JCFisher has it right--LGBT people can design beautiful church vestments, make great music, produce fine food, and do the flowers--but be full participants in the life of the church? Good gracious, no! (It's like the grim old line about women being allowed in the sanctuary just to polish the brass.)

I find this very telling. Read in the context of the current struggles of women and gay people in the church, as is unavoidable at this moment, he sees our struggles as but a distraction from a true focus on God and "our readiness to offer all we have and are for the feeding, material and spiritual, of a hungry world." He wants us to feed, but ignores how we are (not) fed. He says "we need each other for our own nourishment," but sees only how we (fail to) nourish him. He wants us to "offer all we have" but doesn't see his need to offer himself to us. He completely misses the point that our struggle for "rights" in the the church has everything to do with our relationship with God and our spiritual feeding as fully human persons, that what hasn't been "offered" to us we have to fight for it ourselves. He implies that we idolize the "rights of human persons," and thereby makes us into idols, and by trying to separate "rights" from "human persons" he denies our full humanity.

Does not matter to me if Rowan thinks I am beautiful and dignified - just give my my rights and forget the rest.
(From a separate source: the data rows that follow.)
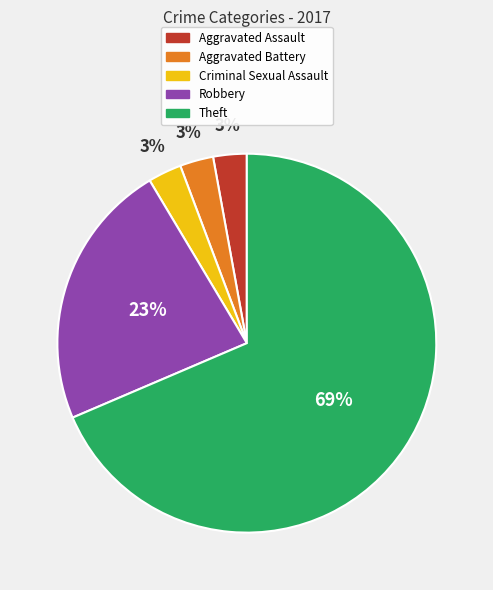

Does any single category account for the majority?

Yes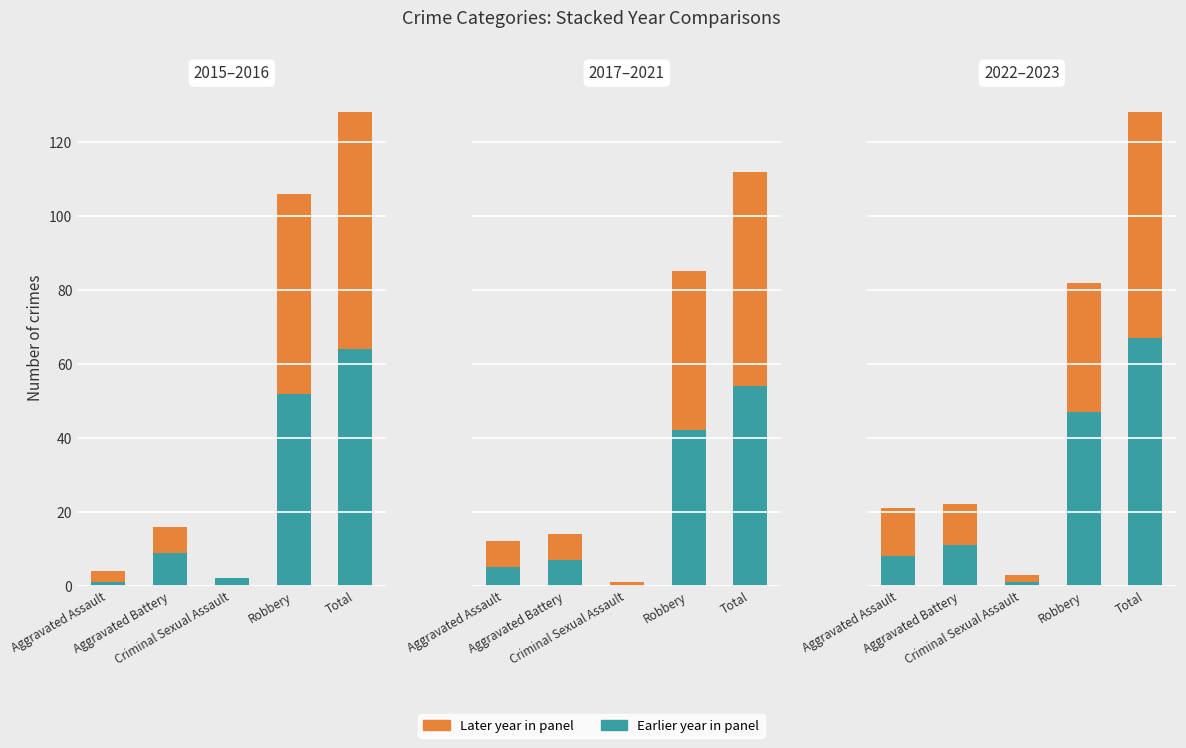

What is the label of the 4th bar from the left?

Robbery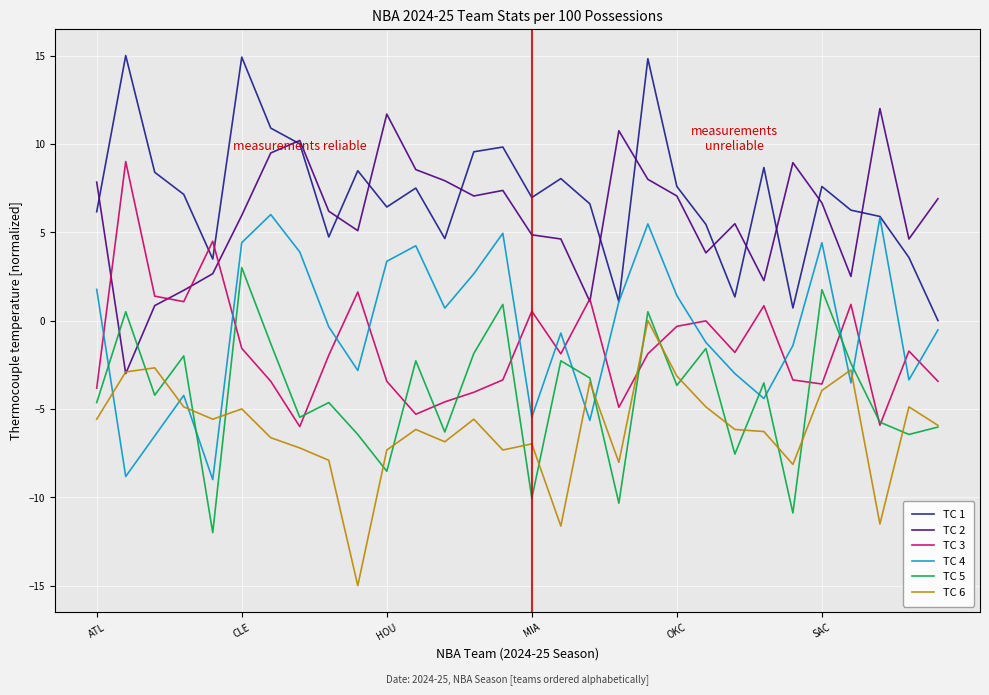

After their last crossing, which series has the higher values: TC 4 or TC 6?

TC 4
What a statement.

You have beauty and dignity and help to feed me with the contributions you make to the beauty of the liturgy and the numberless contributions you make in the healthcare and other caring professions and in the way you care about and contribute to your communities and caring for your sick parents and the care you give in group homes for developmentally disabled persons or juvenile offenders and on and on and on.

But don't ask me to validate unconditionally your place in the Body of Christ. All that other stuff is all well and good--but you're still...well.....ewwwww.